QUOTED PASSAGE:
== Segment start ==

# What Are ‘Drive-by’ ADA Lawsuits?



## mark handler (Dec 18, 2016)

What Are ‘Drive-by’ ADA Lawsuits?
http://www.care2.com/causes/what-are-drive-by-ada-lawsuits.html

A recent 60 Minutes segment anchored by Anderson Cooper revived a canard that’s painfully familiar to members of the disability community: the menace of “drive-by ADA lawsuits.”

In the segment, viewers learned about disabled people and lawyers who cruise around looking for obvious Americans with Disabilities Act, or ADA, violations and sue innocent businesses that may not even be aware that they’re violating the law.

The story made it sound like people file these “nuisance lawsuits” for profit, but some disabled people felt it didn’t tell the whole story.

Disability rights lawyers also raised concerns about how the issue was portrayed, noting that some people attempt to negotiate accessibility-related cases before taking them to court. The truth of how and why lawsuits related to the ADA happen is complicated, and the wild ride starts in 1990.

In that year, President George H.W. Bush signed the Americans with Disabilities Act into law. The groundbreaking legislation had immense scope, with the aim to increase participation in society by disabled people and address discriminatory practices.

The ADA set forth a number of civil rights protections, including barring discrimination in housing and employment. It also created a broad set of general accessibility standards for the built environment to ensure that wheelchair users, cane users and others with mobility impairments can get around more easily.

Imagine not being able to enter courthouses, polling places, post offices or government buildings. Consider never knowing if you could access public pools, grocery stores, restaurants or libraries.

Prior to the ADA, accessibility depended on state and local codes, as well as the kindness of a building owner’s heart. After the ADA, people were required to make structures fully accessible.

There’s a catch, though: The only way to enforce the ADA is with a lawsuit. 26 suits later, inaccessibility is still a widespread problem — even in disability rights strongholds like Berkeley, Ca.

While disabled people can and do reach out with requests in person, over the phone and via letter, officials and business owners don’t necessarily listen — or care. Some aren’t aware of their ADA responsibilities and others don’t want to take action to address them.

== Segment end ==

DATA EXTRACT:
== Segment start ==

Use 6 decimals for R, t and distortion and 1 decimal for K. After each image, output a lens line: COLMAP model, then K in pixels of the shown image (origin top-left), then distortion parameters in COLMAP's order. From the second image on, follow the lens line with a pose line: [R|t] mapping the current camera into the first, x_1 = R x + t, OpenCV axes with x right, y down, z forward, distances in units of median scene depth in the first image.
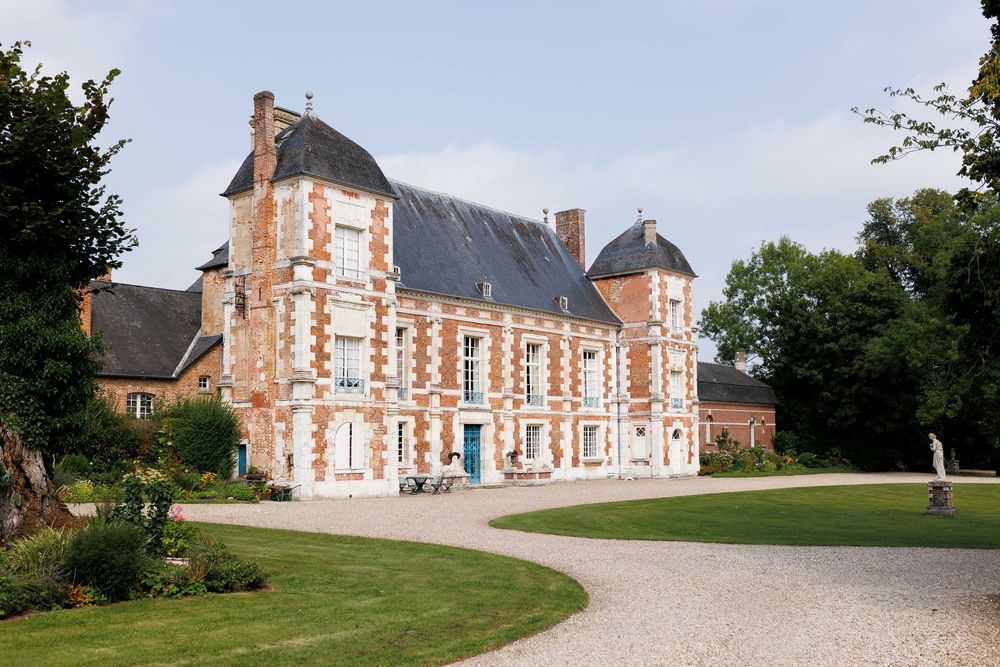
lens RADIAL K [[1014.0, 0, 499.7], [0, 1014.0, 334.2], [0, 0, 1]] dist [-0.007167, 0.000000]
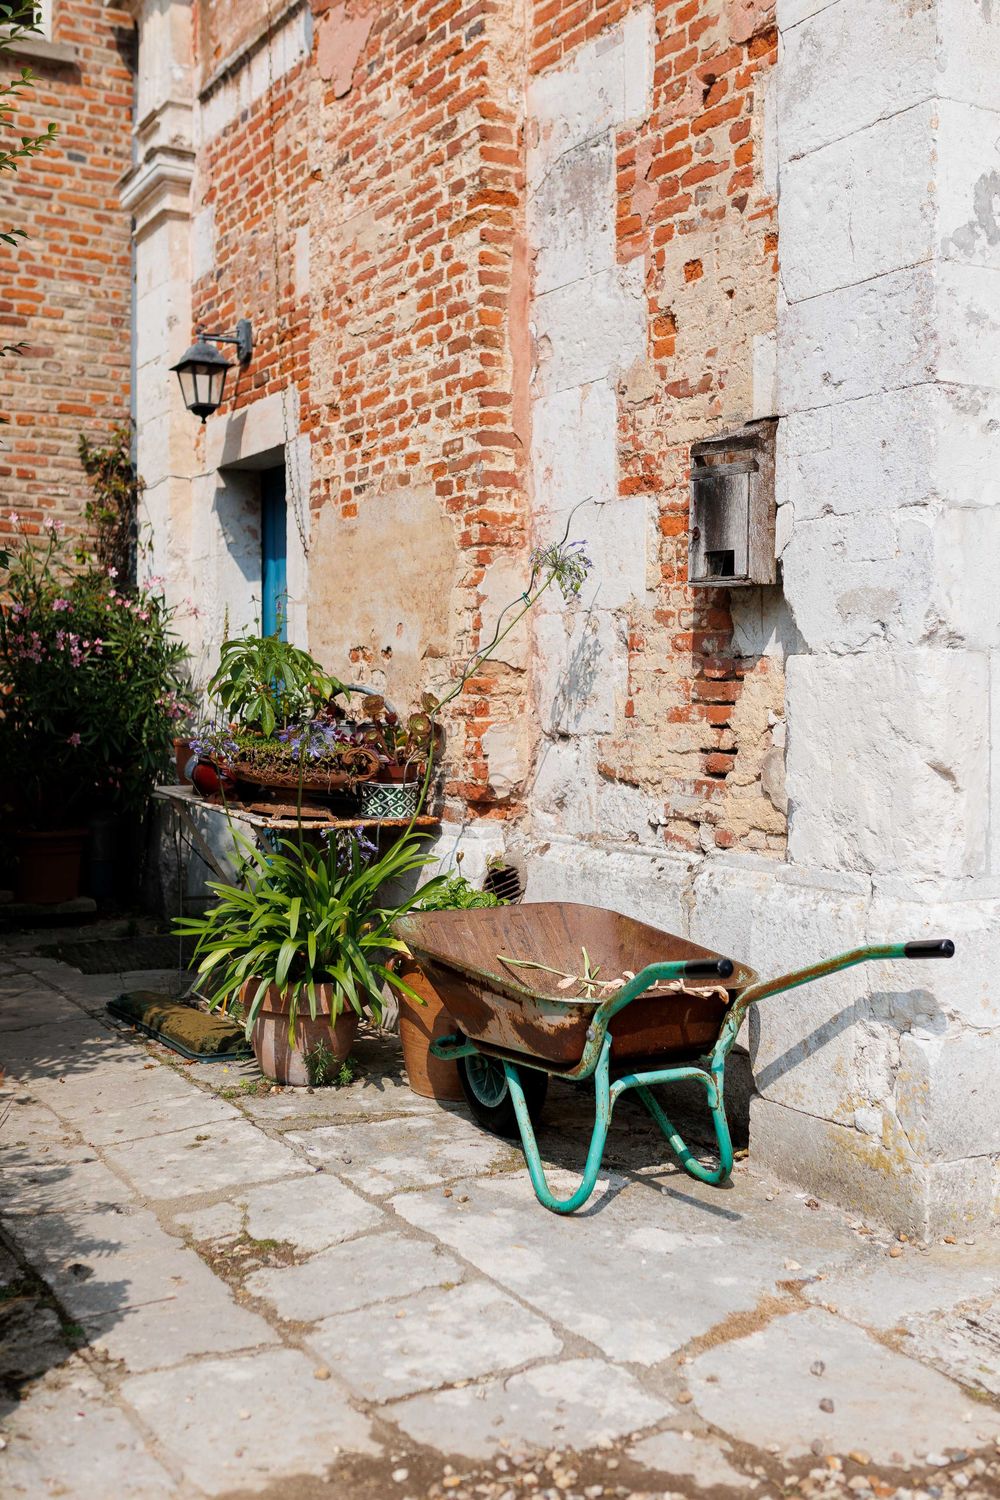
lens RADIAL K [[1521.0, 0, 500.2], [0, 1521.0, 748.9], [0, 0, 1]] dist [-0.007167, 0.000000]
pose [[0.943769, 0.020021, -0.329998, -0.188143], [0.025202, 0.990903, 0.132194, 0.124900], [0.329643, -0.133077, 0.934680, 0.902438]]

== Segment end ==

BRIEF 1:
Answer these from the post on drive-by ADA lawsuits:
(a) Who anchored the 60 Minutes segment?
(b) Which president signed the Americans with Disabilities Act into law, and in what year?
(c) Before the ADA, what did accessibility depend on?
BRIEF 2:
Copy the post on drive-by ADA lawsuits word for word, from "In the segment, viewers" to "starts in 1990.".
BRIEF 3:
Carry on the post about drive-by ADA lawsuits, picking up right after its final sentence.

FINAL ANSWER 1:
(a) Anderson Cooper.
(b) President George H.W. Bush, in 1990.
(c) State and local codes, as well as the kindness of a building owner's heart.

FINAL ANSWER 2:
In the segment, viewers learned about disabled people and lawyers who cruise around looking for obvious Americans with Disabilities Act, or ADA, violations and sue innocent businesses that may not even be aware that they’re violating the law.

The story made it sound like people file these “nuisance lawsuits” for profit, but some disabled people felt it didn’t tell the whole story.

Disability rights lawyers also raised concerns about how the issue was portrayed, noting that some people attempt to negotiate accessibility-related cases before taking them to court. The truth of how and why lawsuits related to the ADA happen is complicated, and the wild ride starts in 1990.

FINAL ANSWER 3:
They also may not be aware of their ADA rights, like the allowances for business owners who can prove that an accessibility modification would pose an undue burden for them. If, for example, a small business would need to complete thousands of dollars worth of work to modify their building, they’d likely be protected under the undue burden clause.

When people don’t listen, disabled individuals are left with the next option: filing a lawsuit.

Sometimes, they go through the Department of Justice, which has been particularly assertive about ADA-related issues under the Obama Administration. The DOJ, however, only sues when a case is large, complex and likely to set a precedent.

Disabled people who simply want to be able to buy groceries, or to make their communities as a whole more accessible, may be forced to sue to get people to pay attention.

There is some evidence in certain areas that not all of these lawsuits are purely in the public interest, but it’s not as simple as declaring that most ADA-related lawsuits are frivolous or should be prevented.

Colorado lawmaker Ken Buck is proposing state legislation that would act like a fix-it ticket approach for accessibility, requiring businesses to make a good faith effort to fix an issue in response to a demand letter before people could file lawsuits.

Buck argues this will prevent “drive-by” lawsuits while allowing people to enforce their ADA rights. That said, some disabled people fear it may be used to suppress accessibility complaints — particularly since it requires people to discuss the circumstances in which they were denied service.

Complaining about a lack of a curb cut or another outdoor accessibility issue could lead some to argue that a plaintiff was driving around fishing for lawsuit material.

So this one partially passes the sniff test: Yes, people sue over ADA violations. There’s evidence to support the fact that some people and/or law firms do specialize in rounding up minor ADA infractions in the hopes of netting attorney fees — the ADA does not allow people to sue for compensatory damages.

However, other suits are entirely justified. As a whole, they’re a reminder of a serious problem: Decades after the ADA passed, inaccessibility is a big enough problem that it’s possible for people to file thousands of lawsuits across the U.S. every year for demonstrable violations of the law.


----------



## Msradell (Dec 18, 2016)

mark handler said:


> What Are ‘Drive-by’ ADA Lawsuits?
> When people don’t listen, disabled individuals are left with the next option: filing a lawsuit.
> 
> Sometimes, they go through the Department of Justice, which has been particularly assertive about ADA-related issues under the Obama Administration. The DOJ, however, only sues when a case is large, complex and likely to set a precedent.
> ...



I keep reading articles like this on this forum and in other places and could do nothing but laugh. Here in Louisville the DOJ doesn't seem to bother getting involved with anything. There is no local lawyer who will touch an ADA case and the Metro government as well as state government ignore anything involving ADA requirements. The only thing Metro government has done it all is working on sidewalk crossings and that's a very minor part of any problems that exist locally.

I wish someone would explain to me how an individual like me who can't access multiple locations locally because of their lack of a accessible entrance should proceed.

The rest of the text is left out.